FIG. 12 is a schematic diagram (regular hexagon) of the propagation formed by simplifying the ultrasonic sensors into points according to the second embodiment; in the embodiment, the upstream ultrasonic sensor and the downstream ultrasonic sensor do not rotate along the axis of the pipe section, namely, the downstream ultrasonic sensor is arranged after the upstream ultrasonic sensor moves for a certain distance in parallel along the axis of the pipe section;

FIG. 13 is a schematic diagram (regular hexagon) of the positional relationship of the ultrasonic sensors observed along the axial direction of the pipe segment after the ultrasonic sensors are simplified into points according to the arrangement scheme of FIG. 12;

FIG. 14 is a schematic diagram (regular octagon) of the propagation formed by simplifying the ultrasonic sensors into points according to the third embodiment; the upstream and downstream ultrasonic sensors symmetrically rotate along the axis of the pipeline section;

FIG. 15 is a schematic diagram (regular hexagon) of the propagation formed by simplifying the ultrasonic sensors into point-after-point V-mode propagation in the fourth embodiment, wherein the upstream and downstream ultrasonic sensors are symmetrically rotated along the axis of the pipe section;

in the figure: a pipe section body 1 and an ultrasonic sensor 2.

Detailed Description

The invention is further illustrated by the following examples in conjunction with the accompanying drawings.
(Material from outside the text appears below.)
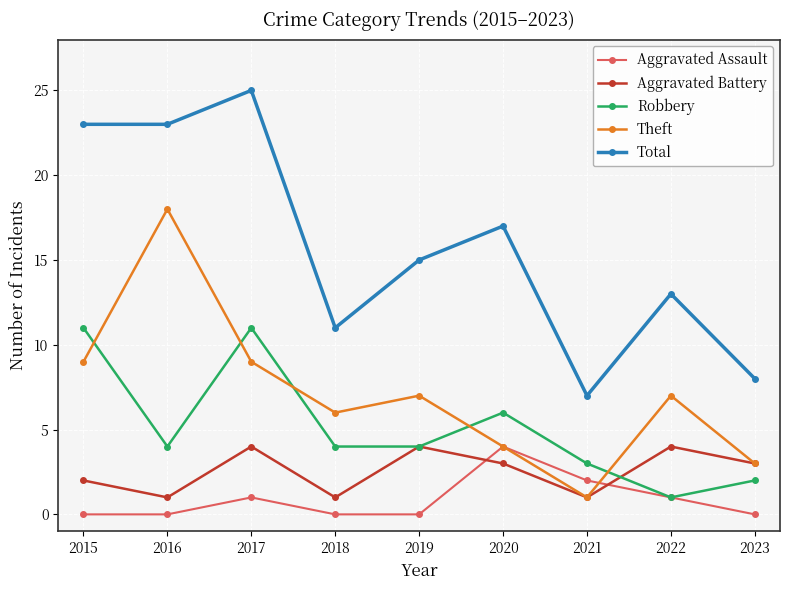

Is the value of Robbery at 2020 greater than the value of Theft at 2015?

No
An ultrasonic sensor arrangement method for flow measurement is characterized in that a plurality of ultrasonic sensors are arranged on a pipe section body of an ultrasonic flow measurement device, the ultrasonic sensors are divided into an upstream side ultrasonic sensor and a downstream side ultrasonic sensor according to arrangement positions on the pipe section body, one upstream side ultrasonic sensor is matched with the plurality of downstream side ultrasonic sensors in the beam width range of the upstream side ultrasonic sensor, one downstream side ultrasonic sensor is matched with the plurality of upstream side ultrasonic sensors in the beam width range of the downstream side ultrasonic sensor, the plurality of upstream side ultrasonic sensors are matched with the plurality of downstream side ultrasonic sensors, ultrasonic waves are transmitted and received, and the number of formed ultrasonic measurement sound paths is larger than or equal to the sum of the number of the ultrasonic sensors on the pipe section body.
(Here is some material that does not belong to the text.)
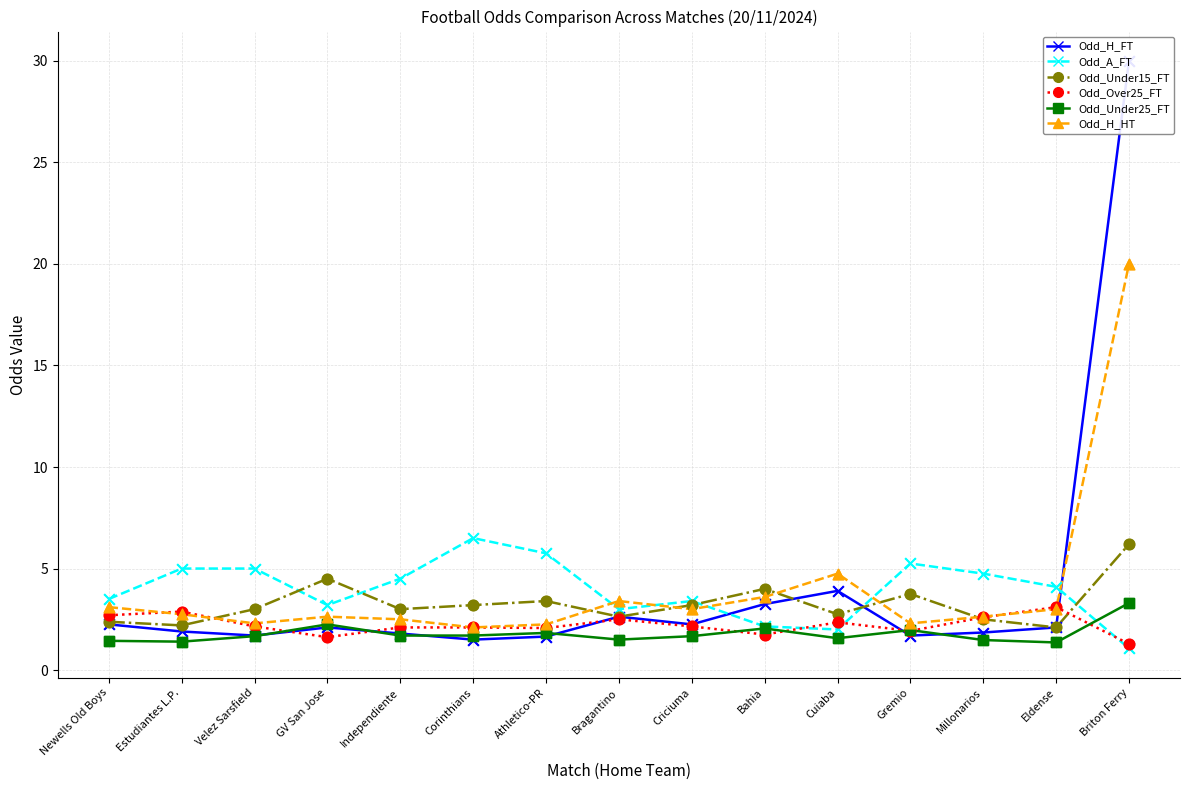

Which series has the widest spread of Y values?

Odd_H_FT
Referring to the drawings, fig. 1 and 2 are schematic diagrams of a prior art single sound path structure; the two ultrasonic sensors form a measuring sound path. Fig. 3 and 4 are schematic diagrams of prior art multi-sound-path measurement, wherein the sound path is located on a circular tube for upper chord measurement, 8 sound paths are counted, and 16 ultrasonic sensors are counted. Fig. 5 and 6 are schematic diagrams of prior art multi-acoustic path measurement, acoustic path through-center diameter measurement, 4 acoustic paths, and 8 ultrasonic sensors. The number of prior art measurement acoustic paths cannot be greater than or equal to the number of ultrasonic sensors.